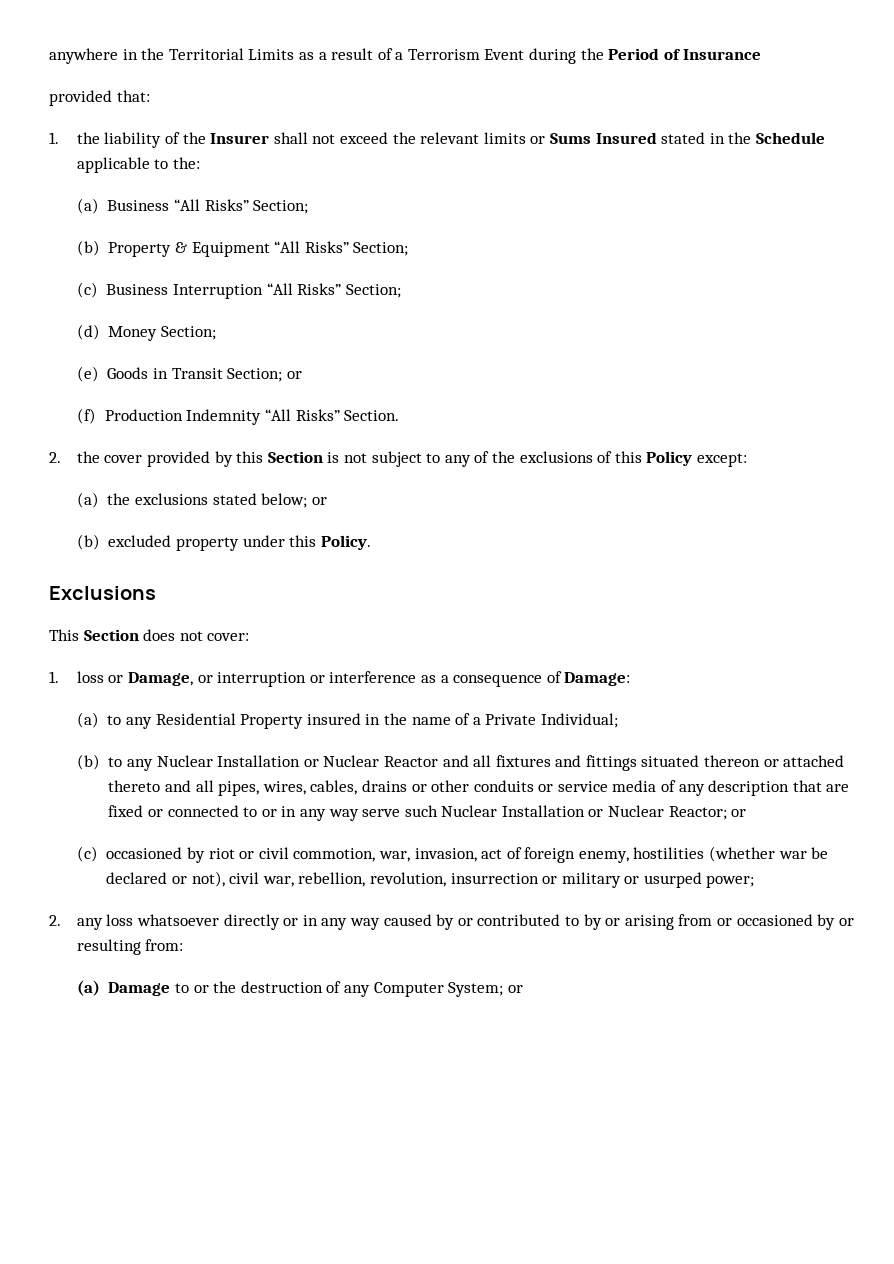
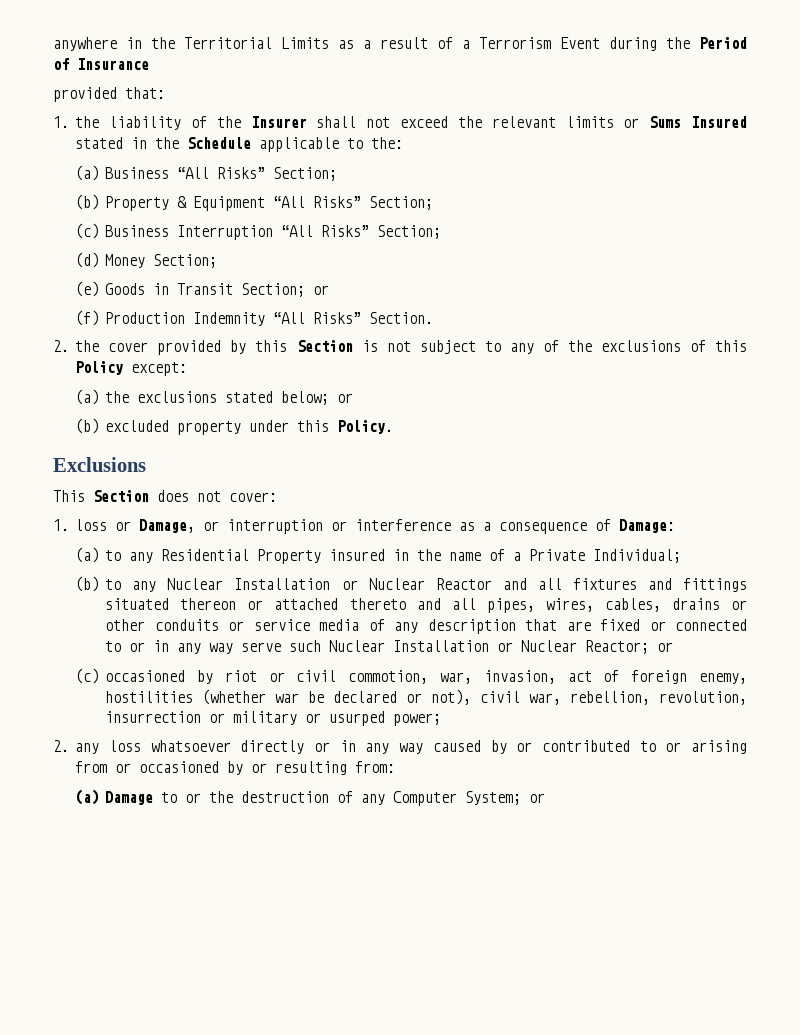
[583,914,602,930] by -> (656, 746) none

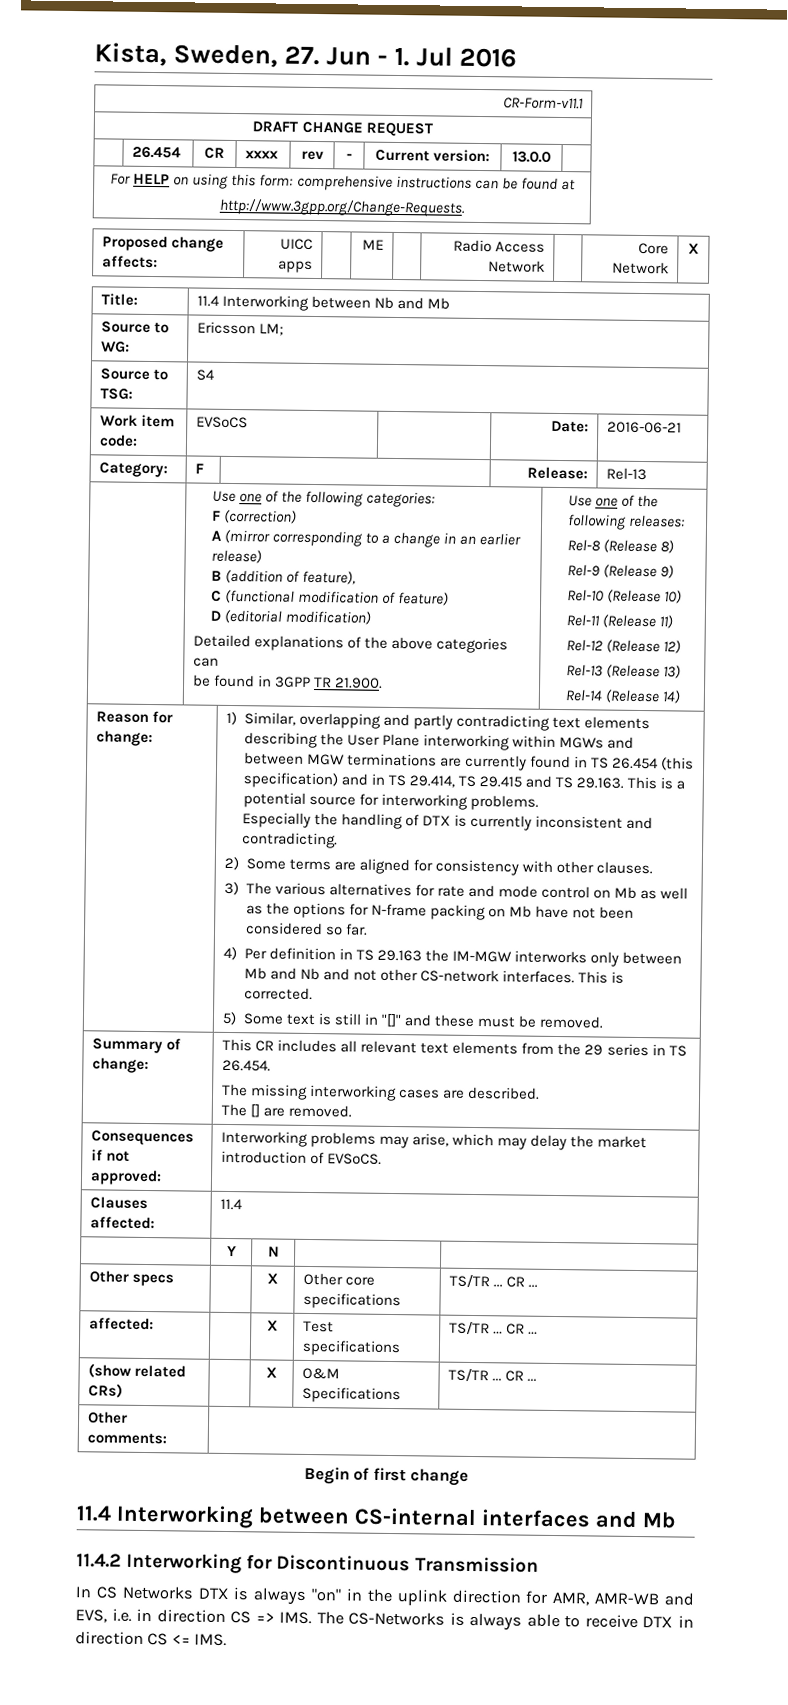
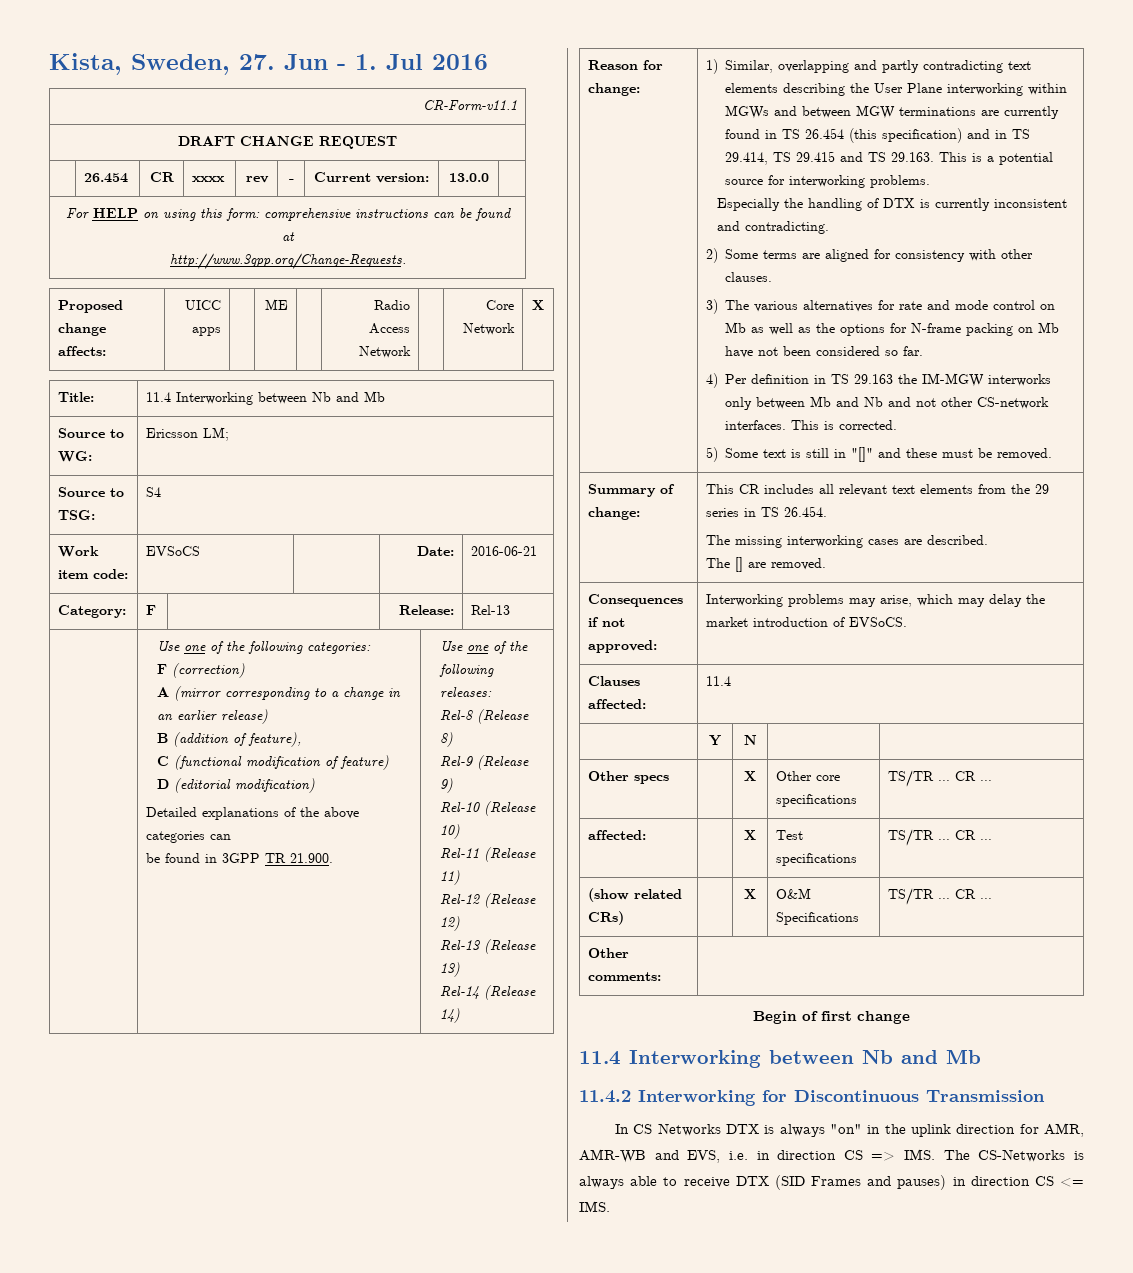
[354,1507,590,1528] CS-internal interfaces -> [862,1050,893,1064] Nb
(674, 1622) none -> [774,1175,947,1190] (SID Frames and pauses)

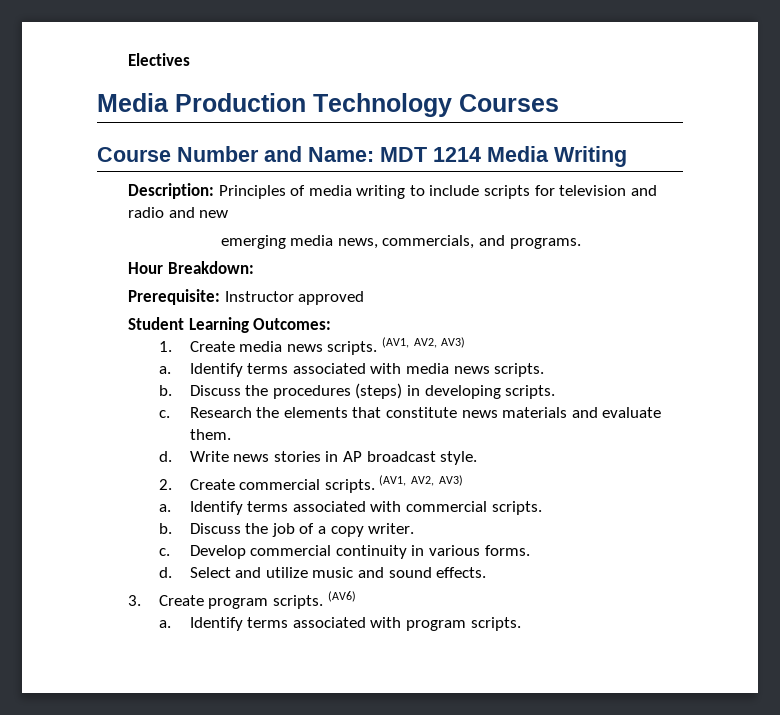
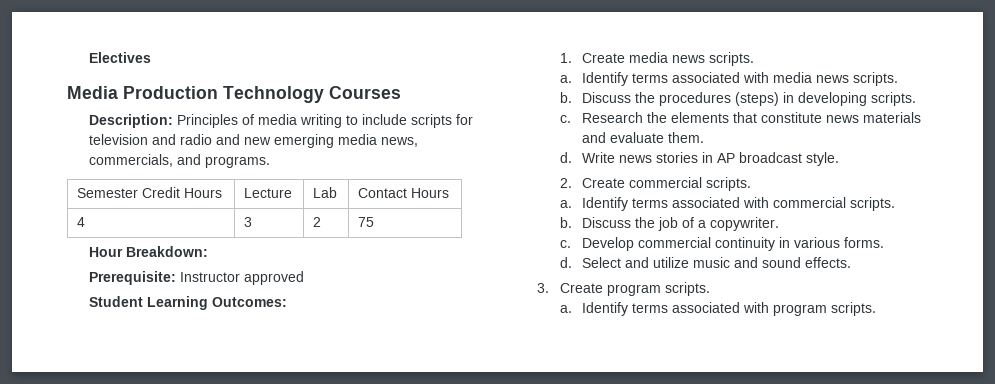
[97,146,627,167] // Course Number and Name: MDT 1214 Media Writing -> (401, 92) none
(229, 214) // -> (272, 141) none
(581, 243) none -> [76,187,222,198] [243,188,292,198] [312,187,337,198] [357,188,449,198] [76,217,85,227] [243,217,252,227] [312,217,321,227] [357,217,374,227] // Semester Credit Hours | Lecture | Lab | Contact Hours // 4 | 3 | 2 | 75
[382,337,466,348] (AV1, AV2, AV3) -> (754, 59) none
[379,475,463,486] (AV1, AV2, AV3) -> (751, 184) none
[330,523,415,537] copy writer. -> [709,217,779,231] copywriter.
[327,591,356,602] (AV6) -> (710, 289) none

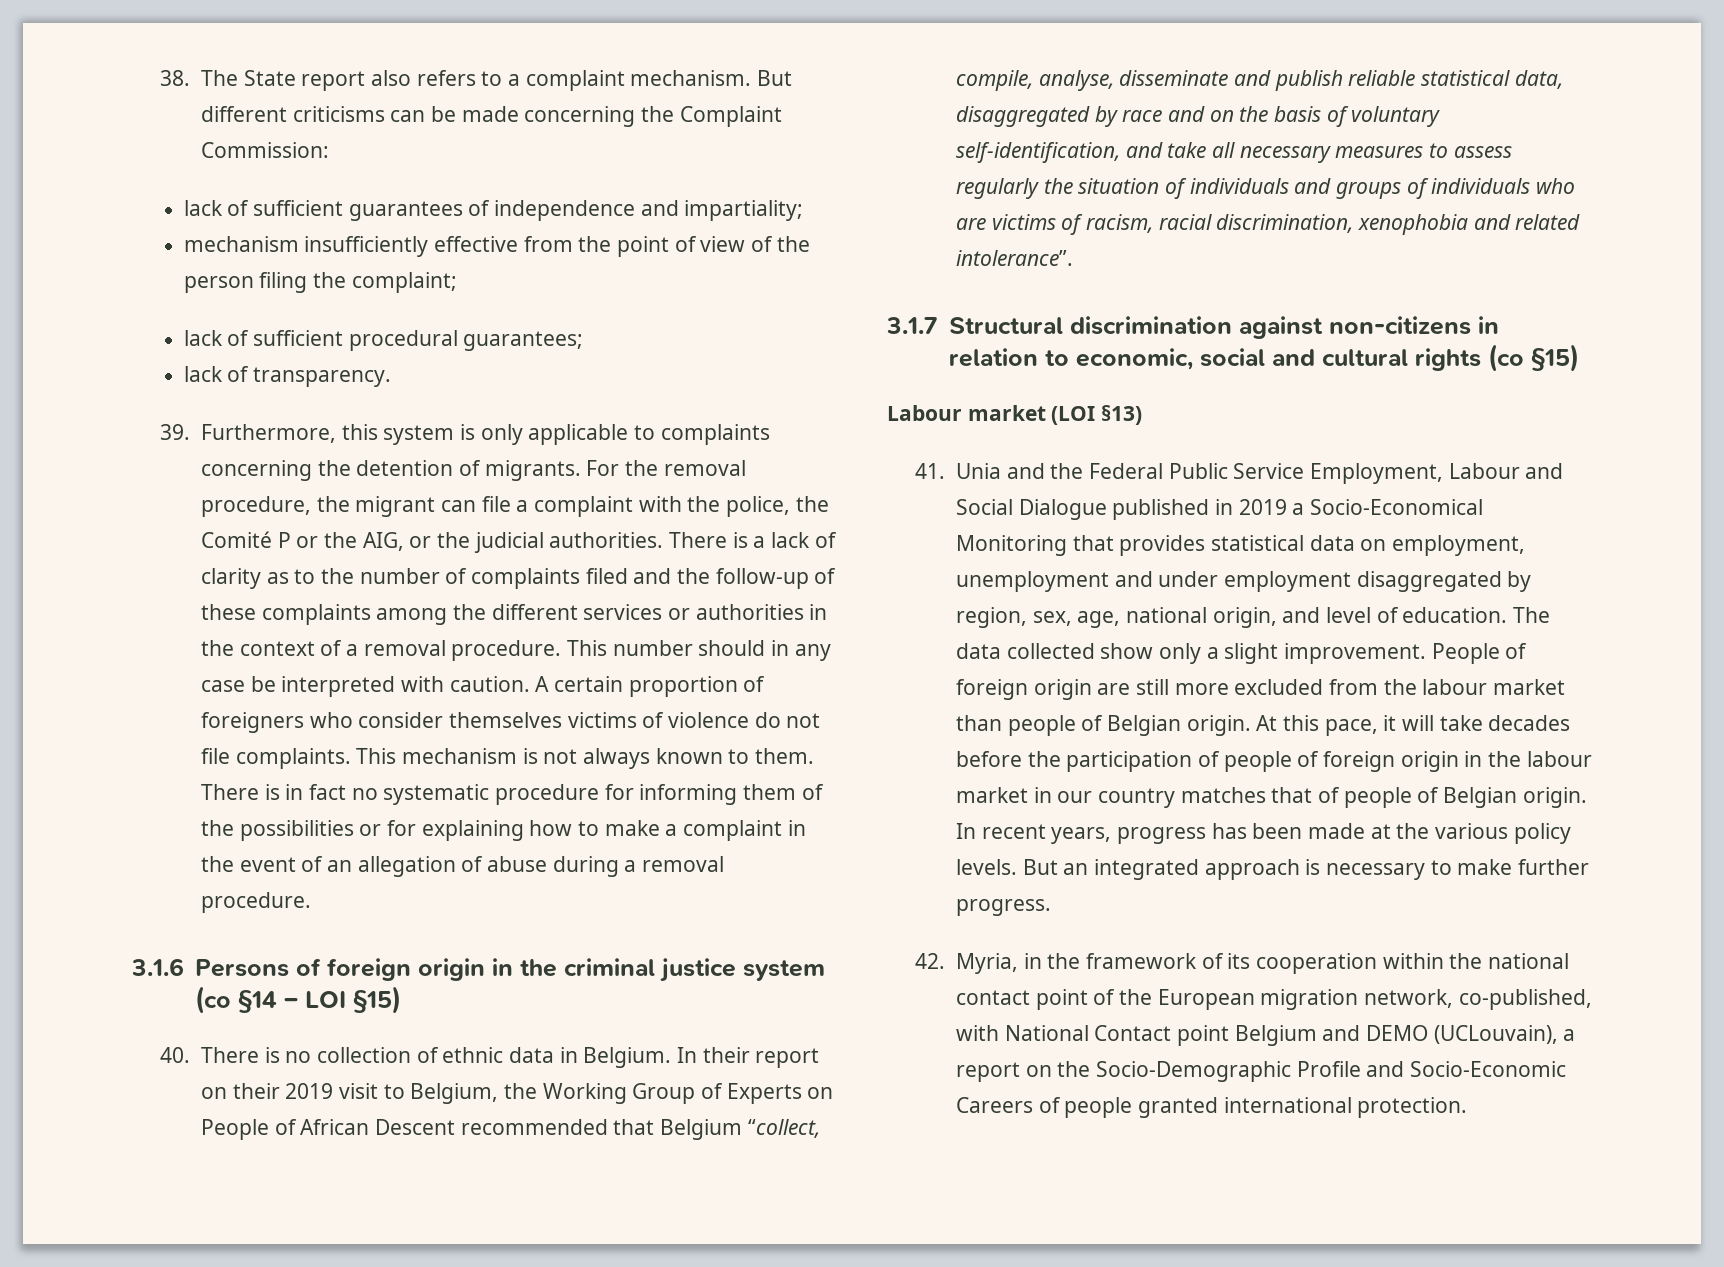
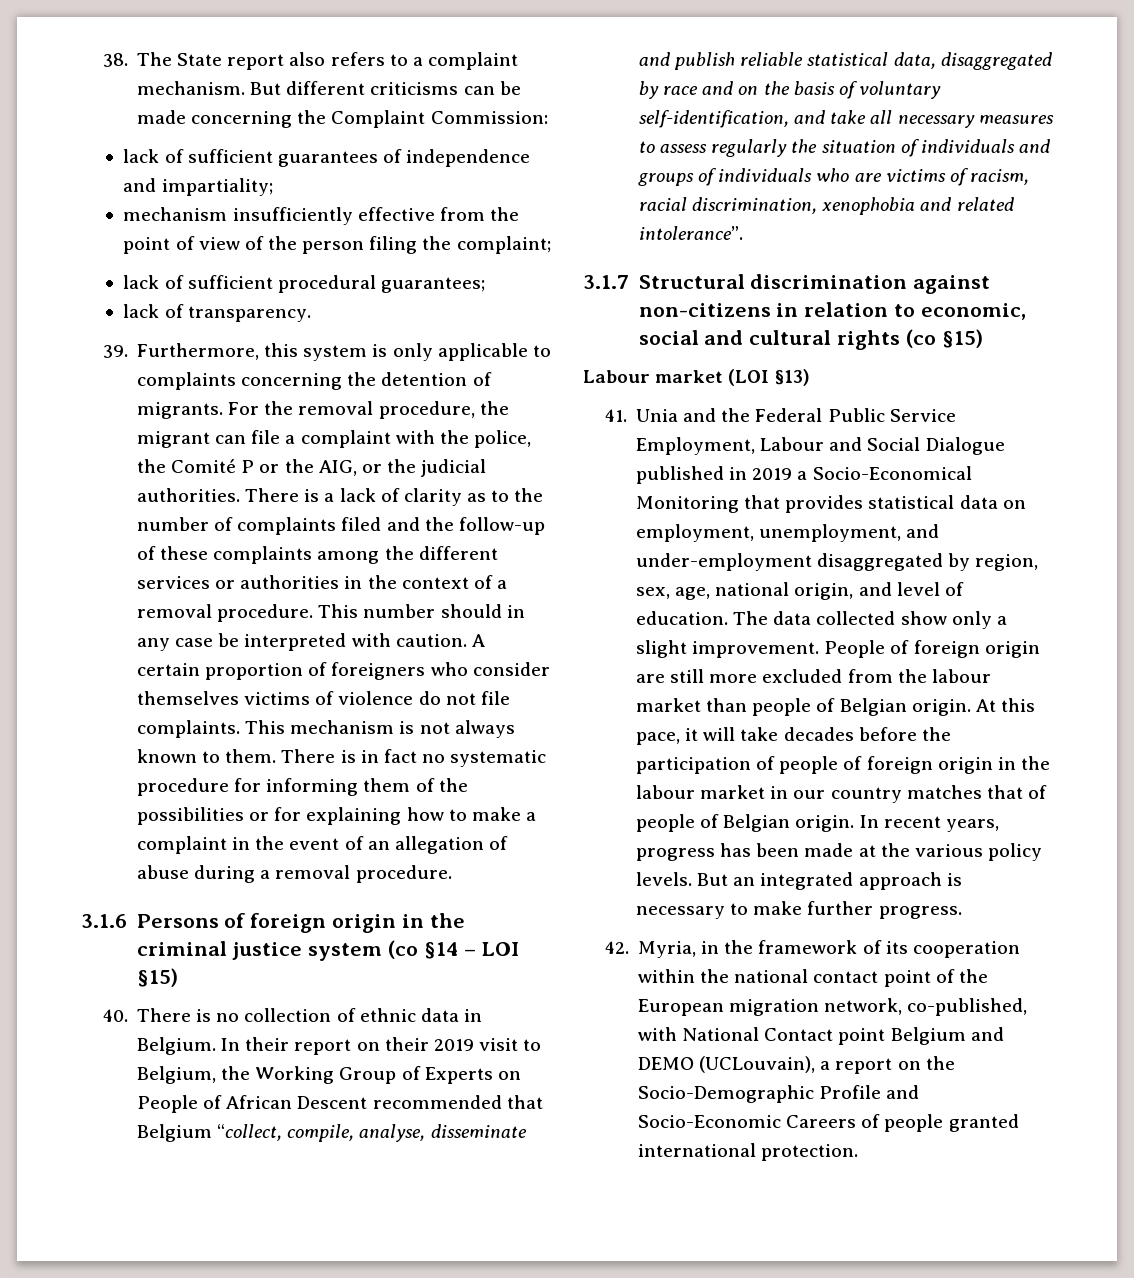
[955,571,1351,592] unemployment and under employment -> [759,524,940,542] [636,553,813,571] unemployment, and under-employment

◆ ABOUT THIS TASK ◆
An exact copy is needed of every line from the line containing "[382,337,466,348] (AV1, AV2, AV3)" to the last line of the records; pictures stay out of it.

◆ ANSWER TO THIS EXERCISE ◆
[382,337,466,348] (AV1, AV2, AV3) -> (754, 59) none
[379,475,463,486] (AV1, AV2, AV3) -> (751, 184) none
[330,523,415,537] copy writer. -> [709,217,779,231] copywriter.
[327,591,356,602] (AV6) -> (710, 289) none

[955,571,1351,592] unemployment and under employment -> [759,524,940,542] [636,553,813,571] unemployment, and under-employment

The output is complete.